I’m about to put it away when I see something near the bottom about the fire at Spence twenty years ago. But it’s too worn for me to read. It’s just like my mother to save such a sordid article to add to her list of worries. No wonder she wouldn’t send me to London. She was afraid I’d end up on the front page. Funny how the things I couldn’t bear about her bring a pang to my chest now.
A shriek comes from Felicity’s sanctuary.
“My ring! What have you done with my ring?” The scarves fly open. Ann backs out with the other girls bearing down on her, Felicity pointing a finger accusingly. “Where is it? Tell me this instant!”
“I d-d-don’t have it. I d-d-didn’t d-do anything.” Ann stumbles over her words and suddenly I realize that part of her flatness, her control, must be an effort to keep from stuttering like this.
“You d-d-didn’t? Why d-d-don’t I believe you?” Felicity’s face is mocking and hateful. “I invite you to sit with us and this is how you repay my kindness? By stealing the ring my father gave to me? I should have expected something like this from a girl like you.”
We all know what “like you” means. Low-class. Common. Plain, poor, and hopeless. You are what you’re born, always and forever. That’s the understanding.
An imposing woman with a handsome face sweeps over to the girls. “What’s going on?” she asks, stepping between Ann, who is cowering, and Felicity, who looks ready to roast Ann on a spit.
Pippa goes wide-eyed as an ingénue in a bad play. “Oh, Miss Moore! Ann has stolen Felicity’s sapphire ring.”
Felicity thrusts out her ringless finger as proof and attempts a mournful pout. “I had it earlier and noticed it was missing just after she came in.”

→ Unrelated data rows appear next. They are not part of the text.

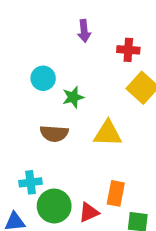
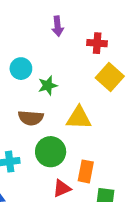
green circle: (54, 206) -> (51, 152), moved

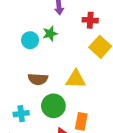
green star: (48, 85) -> (50, 33), moved

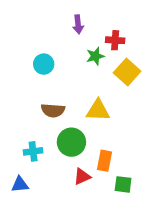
green star: (50, 33) -> (95, 56), moved

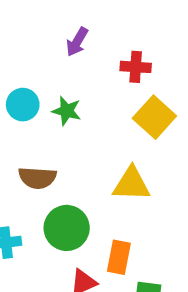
purple arrow: (78, 24) -> (77, 42), turned 36
green star: (95, 56) -> (67, 111), moved, turned 30
yellow triangle: (98, 110) -> (131, 184), moved

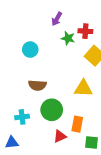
green star: (67, 111) -> (68, 38), moved

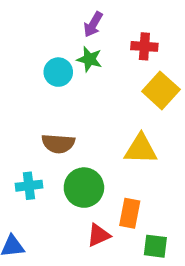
green star: (68, 38) -> (89, 59), moved
cyan circle: (30, 50) -> (58, 72), moved
cyan cross: (22, 117) -> (29, 186), moved

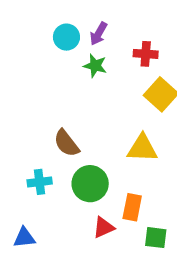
cyan circle: (58, 72) -> (66, 37), moved
brown semicircle: (58, 144) -> (66, 143), turned 48

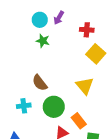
green star: (95, 66) -> (43, 41), moved
yellow triangle: (142, 148) -> (85, 86), turned 48
orange rectangle: (132, 207) -> (79, 121), turned -49

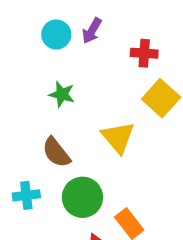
green star: (43, 41) -> (62, 94), moved
yellow triangle: (85, 86) -> (118, 137), moved

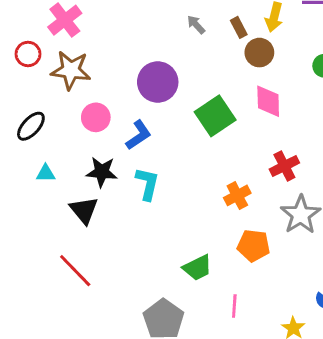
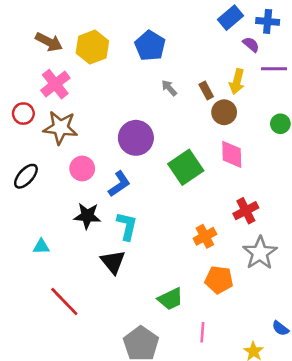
cyan triangle: (46, 173) -> (41, 247), moved
black triangle: (84, 210) -> (113, 262), moved

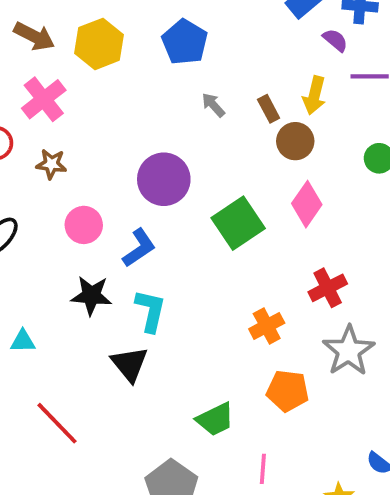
brown star: (60, 128) -> (51, 164), size x0.6
pink diamond: (232, 154) -> (307, 204), turned 36

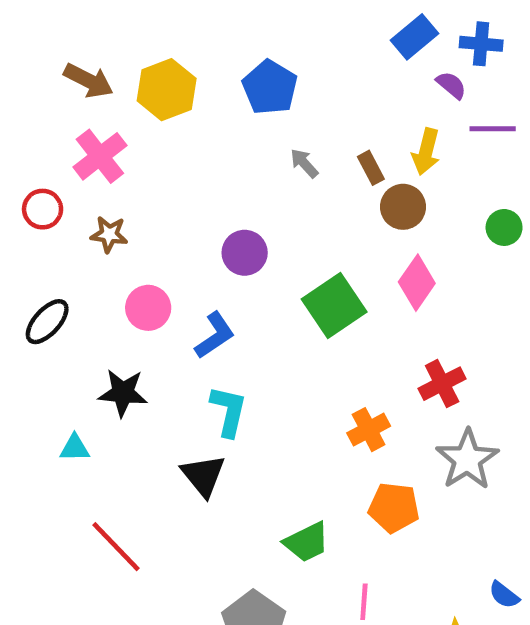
purple circle: (164, 179) -> (245, 253), size x0.7
black star: (91, 295) -> (123, 393), moved

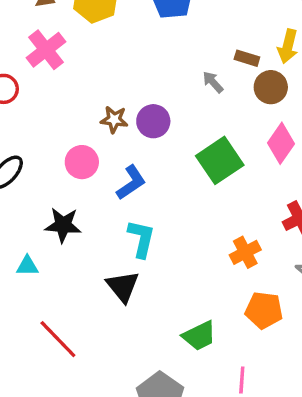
gray arrow: (304, 163) -> (213, 82), moved
brown rectangle: (371, 168) -> (247, 58), turned -45
brown star: (109, 234) -> (114, 120), moved

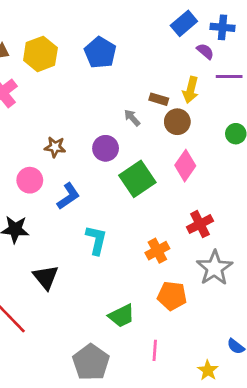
purple circle: (153, 121) -> (106, 148), moved
cyan L-shape: (141, 239) -> (96, 240), moved
black triangle: (123, 286) -> (46, 277), moved

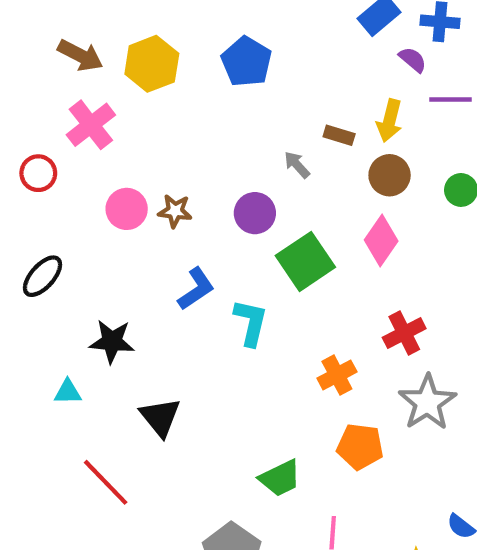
brown circle: (177, 122) -> (390, 175), moved
pink circle: (30, 180) -> (127, 209), moved
cyan L-shape: (96, 240) -> (251, 322), moved

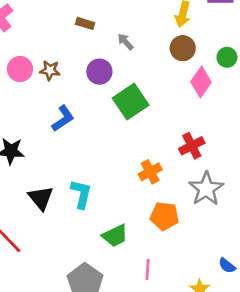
brown rectangle: (339, 135) -> (85, 23), moved
pink diamond: (381, 240) -> (201, 82), moved
cyan L-shape: (251, 322) -> (81, 194), moved

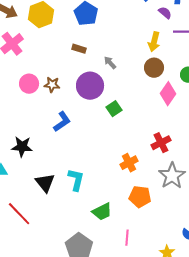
purple circle: (99, 72) -> (90, 86), size x1.4
green square: (131, 102) -> (114, 109), size x0.6

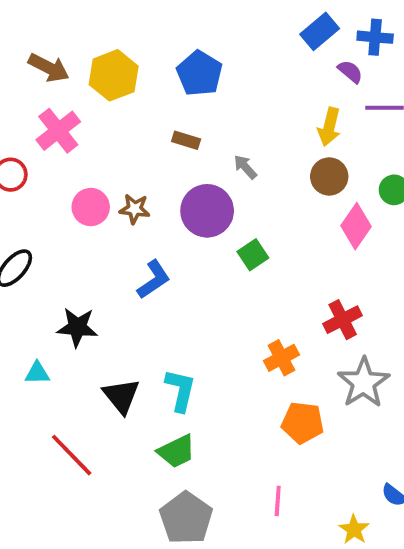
green trapezoid: (102, 212) -> (177, 451), moved

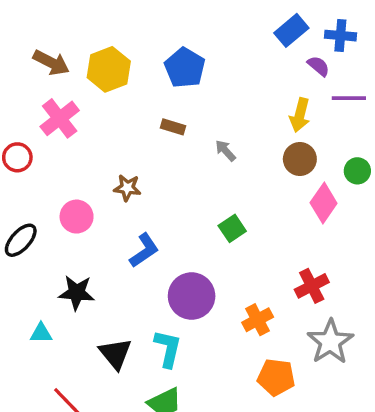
pink circle: (91, 207) -> (77, 217), moved
purple circle: (207, 211) -> (192, 296), moved

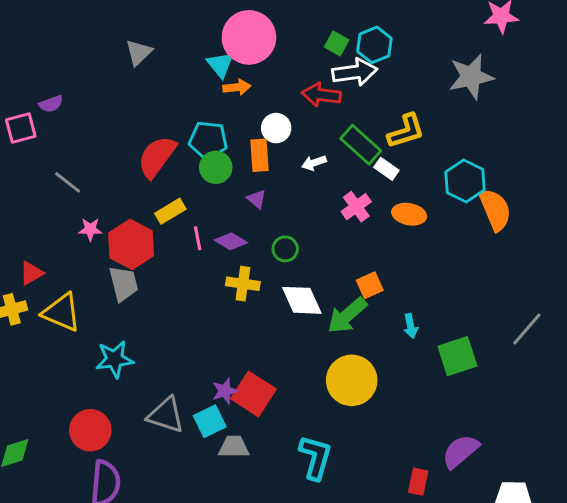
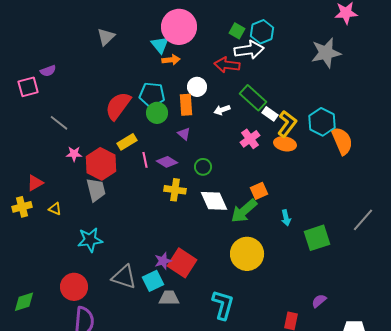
yellow L-shape: (406, 131) -> (287, 124), moved, turned -36
yellow triangle: (62, 312) -> (55, 209), size x0.5
purple semicircle: (460, 451) -> (319, 301), size x0.6

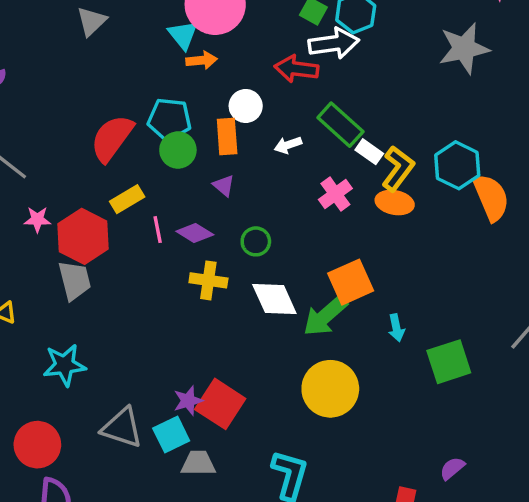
orange square: (259, 191) -> (351, 282), size x1.5

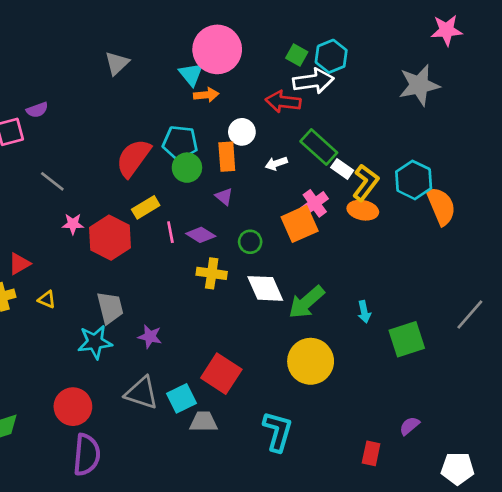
gray trapezoid: (75, 280) -> (110, 308), moved
orange square: (351, 282) -> (300, 224), moved
purple star: (188, 401) -> (150, 337), moved, turned 30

It’s hardly a convincing performance. The organ-grinder’s monkey is a better confidence man, but there’s no telling whether or not Miss Moore will be taken in by these two. After all, they have money and position and Ann has none. It’s amazing how often you can be right as long as you have those two things working in your favor. I’m ready for Miss Moore to straighten her spine and humiliate Ann in front of everyone by forcing her to admit her shame—and calling her all manner of horrible names as well. There’s a certain type of spinster lady who takes her amusement by torturing others under the guise of “setting a good example.” But Miss Moore surprises me by not taking the bait.
“All right, then, let’s have a look around on the floor. Perhaps it fell somewhere. Come on, everyone, let’s help Miss Worthington find her ring, shall we?”
Ann stands looking down at her shoes, unable to move or speak, as if she expects to be found guilty. I know I should feel pity for her but I’m still a bit miffed over the way she abandoned me, and an uncharitable part of me thinks she deserves this for trusting them. The others move chairs and peer behind curtains in a halfhearted attempt to find the ring.